*Description of the task:* Rewrite the entries from the start through the line containing "Actualités d'AsstrA", swapping "trimestre" for "semestre" and changing nothing else. Leave the pictures out of your answer.

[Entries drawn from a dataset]
<<<<

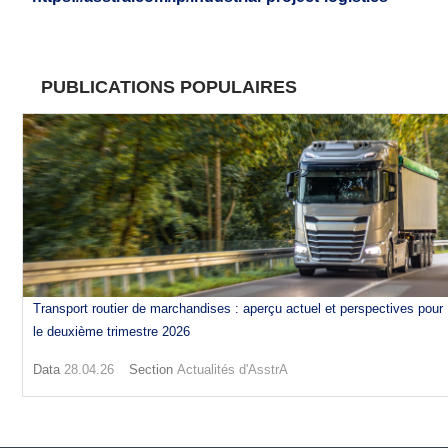
PUBLICATIONS POPULAIRES
Transport routier de marchandises : aperçu actuel et perspectives pour
le deuxième trimestre 2026
Data
28.04.26
Section
Actualités d'AsstrA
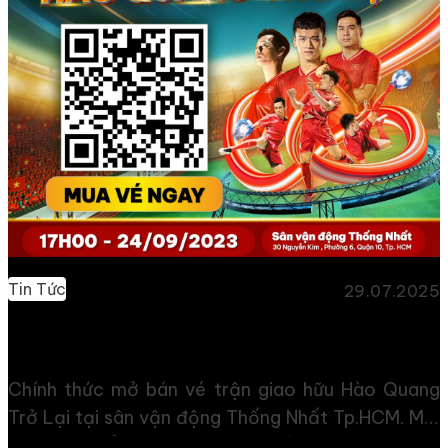
muốn, gửi lời tri ân đặc biệt dành cho các huấn
luyện viên, các tuyển thủ quốc gia cùng người hâm
mộ bóng đá đã cống hiến hết mình […]
Tin Tức
29.07.2025
Mở bán vé trận Hào Quang Trở Lại tại sân vận động
Thống Nhất
Chính thức mở bán vé trận giao hữu Hào Quang
Trở Lại tại sân vận động Thống Nhất Tp.HCM. Mọi
người có thể mua Offline trực tiếp tại sân với mức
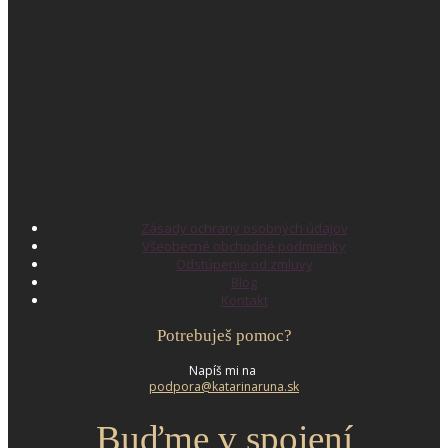
Zásady ochrany osobných údajov
Všeobecné obchodné podmienky
Odstúpenie od zmluvy
Blog
Kontakt
Potrebuješ pomoc?
Napíš mi na
podpora@katarinaruna.sk
Buďme v spojení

>>>>

*Solution below:*
PUBLICATIONS POPULAIRES
Transport routier de marchandises : aperçu actuel et perspectives pour
le deuxième semestre 2026
Data
28.04.26
Section
Actualités d'AsstrA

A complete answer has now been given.